In his 2015 Budget, Chancellor George Osborne introduced significant changes to the taxation of dividends. Owners of small businesses need to take note.
It’s quite usual for directors of small companies to extract profits as dividends, which form a regular income. The main reason is tax efficiency, as when the dividend is paid out to an individual, it is treated differently from other income. There’s a notional tax credit of 10%, which means that if you’re on the basic rate, the effective tax due is zero.
Higher-rate tax payers pay 25% on a dividend receipt.
From the start of the 2016/2017 tax year, company directors will have some difficult choices to make. The tax credit is abolished, so that any cash received as a dividend will be subject to tax. Three new bands of tax on dividend income are introduced at the same time:
· 7.5% for basic rate
· 32.5% for higher rate
· 38.1% for additional rate
On the positive side, a new Dividend Tax Allowance will remove the first £5,000 of dividends from tax each year.
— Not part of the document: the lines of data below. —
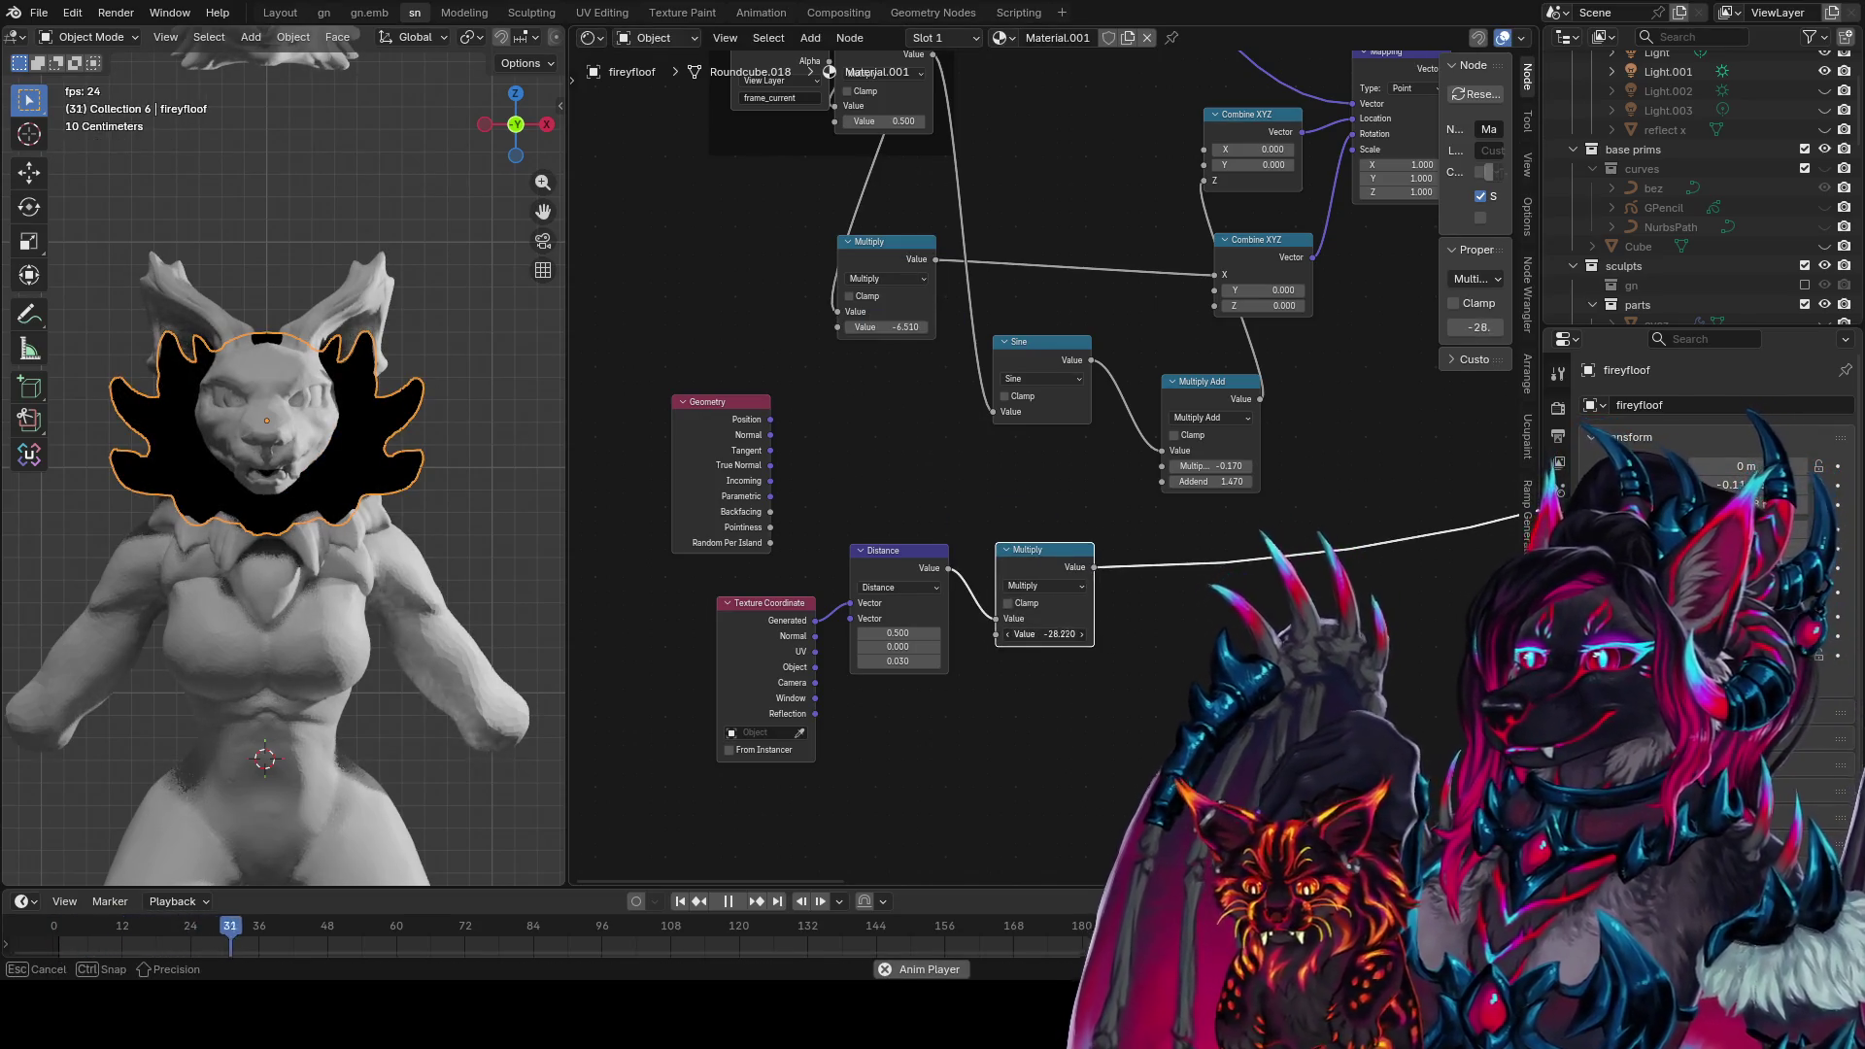
# Drag the post-Distance Multiply value to 0.160 and orbit to view the soft falloff
pyautogui.moveTo(1044, 634)
pyautogui.mouseDown()
pyautogui.moveTo(1073, 634)
pyautogui.moveTo(1017, 634)
pyautogui.mouseUp()
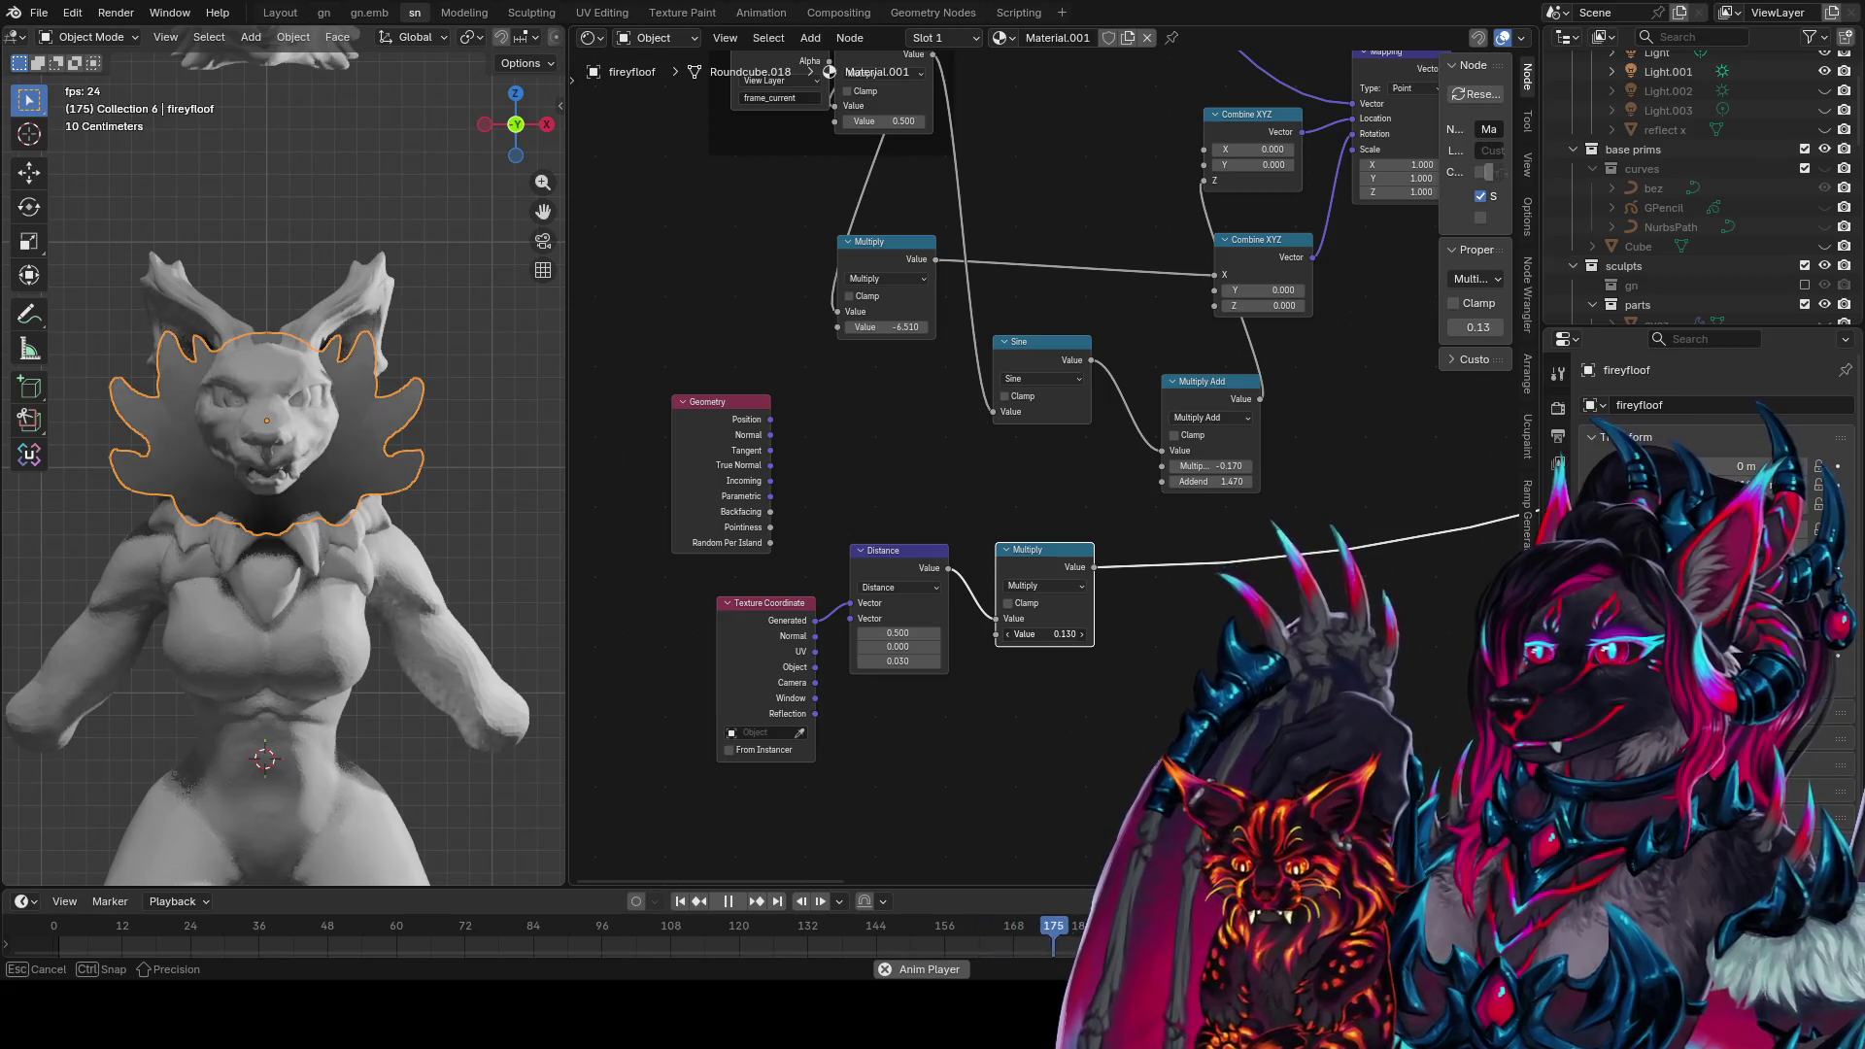
pyautogui.moveTo(340, 489); pyautogui.dragTo(229, 481, button='middle')
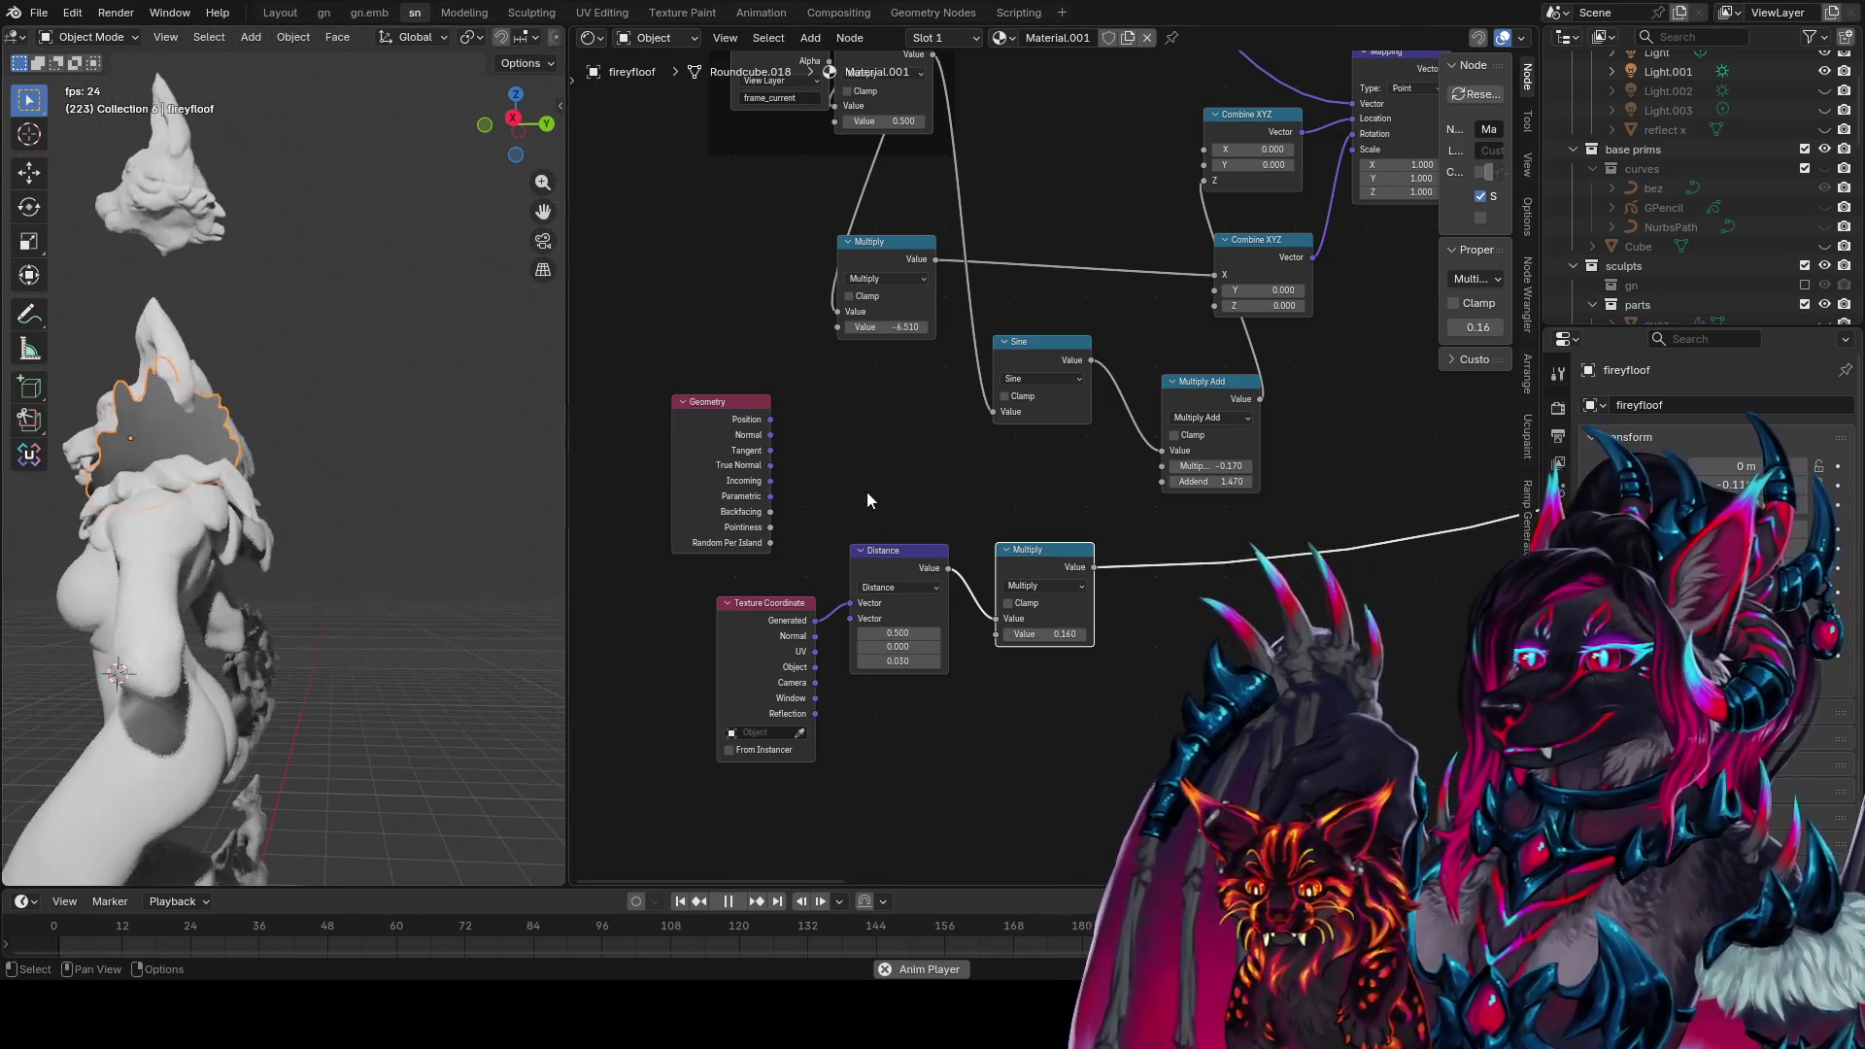
pyautogui.scroll(-2, 988, 562)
Clearly, it’s likely that small business owners are going to end up with a higher tax liability under the new regime. Most individuals are, however, likely to remain incorporated, as – on balance – there’s still going to be annual tax saving and an advantage in taking dividends in lieu of salary.
Some people may be considering increasing dividends in the last few months of the tax year 2015 – 2016, but it’s important to look at the bigger picture. If your adjusted net income tops £100k, for instance, you will lose the personal tax allowance. You also have to think about whether you have sufficient funds available in the company to pay the dividend in the first place.
It’s a subject which is still in the spotlight, as only limited information is available on the new regime. That means that it’s in your interests to take professional advice. Your accountant should be able to give you a good idea of how the changes will affect you as more detail becomes available.